* [Fragmento proporcionado]:

El Juzgado de lo Social número siete de Sevilla ha declarado improcedente el despido consumado en 2012 por la Confederación de Empresarios de Sevilla (CES) sobre una trabajadora que formaba parte de su plantilla desde 2003, condenando a la organización patronal a readmitir a la empleada o indemnizarla con 39.706 euros. Durante el juicio, el presidente de la patronal sevillana, Miguel Rus, defendió el despido alegando la "dramática" situación de la organización, que entonces esperaba cerrar 2013 con pérdidas de 170.000 euros.

La sentencia, emitida el 30 de enero de 2014 y recogida por Europa Press, expone que en octubre de 2012, Ana Calderón Díaz de la Serna fue despedida como empleada de la CES "por causas económicas y de producción", toda vez que esta persona formaba parte de la plantilla de la organización empresarial desde 2003. La CES, en ese sentido, puso "a disposición de la trabajadora" 17.839 euros en concepto de indemnización a razón de 20 días por año de servicio. La trabajadora, no obstante, recurrió el despido al considerarlo "nulo por discriminatorio" o subsidiariamente improcedente "por incumplimiento de requisitos de forma", considerando que para la extinción de la relación laboral no concurrían las causas alegadas.

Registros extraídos
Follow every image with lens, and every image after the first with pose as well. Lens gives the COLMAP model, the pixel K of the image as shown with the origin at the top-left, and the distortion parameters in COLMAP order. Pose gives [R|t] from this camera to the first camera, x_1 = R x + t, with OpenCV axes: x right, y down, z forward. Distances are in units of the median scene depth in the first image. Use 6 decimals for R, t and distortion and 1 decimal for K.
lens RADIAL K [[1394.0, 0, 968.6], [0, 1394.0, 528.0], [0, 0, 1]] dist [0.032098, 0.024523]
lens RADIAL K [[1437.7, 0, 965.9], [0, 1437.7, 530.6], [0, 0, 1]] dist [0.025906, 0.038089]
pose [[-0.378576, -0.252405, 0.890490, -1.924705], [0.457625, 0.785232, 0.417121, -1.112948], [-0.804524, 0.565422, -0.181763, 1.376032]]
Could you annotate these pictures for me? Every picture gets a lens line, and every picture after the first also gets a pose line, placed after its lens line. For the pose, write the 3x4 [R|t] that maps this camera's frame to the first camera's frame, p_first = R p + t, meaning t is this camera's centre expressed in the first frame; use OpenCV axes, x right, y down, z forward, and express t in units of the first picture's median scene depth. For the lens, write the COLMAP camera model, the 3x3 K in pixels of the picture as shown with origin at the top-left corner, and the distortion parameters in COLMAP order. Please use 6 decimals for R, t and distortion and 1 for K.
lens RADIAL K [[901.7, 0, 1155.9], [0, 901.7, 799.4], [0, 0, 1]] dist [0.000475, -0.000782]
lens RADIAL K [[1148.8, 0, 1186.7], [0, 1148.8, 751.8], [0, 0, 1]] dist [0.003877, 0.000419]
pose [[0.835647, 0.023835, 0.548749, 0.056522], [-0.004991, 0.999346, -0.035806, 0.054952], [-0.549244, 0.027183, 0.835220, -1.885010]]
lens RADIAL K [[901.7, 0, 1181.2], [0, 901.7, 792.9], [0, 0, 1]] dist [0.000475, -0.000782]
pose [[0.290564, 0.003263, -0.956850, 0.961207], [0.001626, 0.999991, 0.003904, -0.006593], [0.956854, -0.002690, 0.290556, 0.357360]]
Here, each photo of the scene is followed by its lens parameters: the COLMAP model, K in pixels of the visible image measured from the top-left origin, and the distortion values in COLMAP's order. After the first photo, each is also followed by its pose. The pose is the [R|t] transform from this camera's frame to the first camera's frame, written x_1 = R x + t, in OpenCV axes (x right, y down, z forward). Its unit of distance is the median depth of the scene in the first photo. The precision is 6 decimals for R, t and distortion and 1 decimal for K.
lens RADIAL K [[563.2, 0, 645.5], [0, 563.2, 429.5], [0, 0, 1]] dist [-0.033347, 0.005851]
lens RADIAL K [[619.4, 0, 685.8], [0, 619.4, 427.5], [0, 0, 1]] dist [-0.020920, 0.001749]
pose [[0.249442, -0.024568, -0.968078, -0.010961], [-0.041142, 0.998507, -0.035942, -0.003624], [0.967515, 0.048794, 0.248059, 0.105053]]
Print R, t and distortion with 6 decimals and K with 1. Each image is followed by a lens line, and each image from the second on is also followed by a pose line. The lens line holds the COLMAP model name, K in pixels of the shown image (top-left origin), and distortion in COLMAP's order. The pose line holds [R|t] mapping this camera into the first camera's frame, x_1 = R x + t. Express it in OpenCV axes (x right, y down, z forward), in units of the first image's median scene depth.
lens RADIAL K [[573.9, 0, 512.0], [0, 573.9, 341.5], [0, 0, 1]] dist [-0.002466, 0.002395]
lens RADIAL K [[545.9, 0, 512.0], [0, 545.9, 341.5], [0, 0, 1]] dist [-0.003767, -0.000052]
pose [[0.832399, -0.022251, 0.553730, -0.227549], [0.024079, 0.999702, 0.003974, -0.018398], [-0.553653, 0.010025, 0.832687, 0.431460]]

* [Ejercicio propuesto]:
Reproduce el pasaje del fragmento sobre el despido que empieza en "La sentencia, emitida" y termina en "las causas alegadas.". Para resolver lo que se pide, utiliza únicamente el fragmento y no los datos.

* [Respuesta]:
La sentencia, emitida el 30 de enero de 2014 y recogida por Europa Press, expone que en octubre de 2012, Ana Calderón Díaz de la Serna fue despedida como empleada de la CES "por causas económicas y de producción", toda vez que esta persona formaba parte de la plantilla de la organización empresarial desde 2003. La CES, en ese sentido, puso "a disposición de la trabajadora" 17.839 euros en concepto de indemnización a razón de 20 días por año de servicio. La trabajadora, no obstante, recurrió el despido al considerarlo "nulo por discriminatorio" o subsidiariamente improcedente "por incumplimiento de requisitos de forma", considerando que para la extinción de la relación laboral no concurrían las causas alegadas.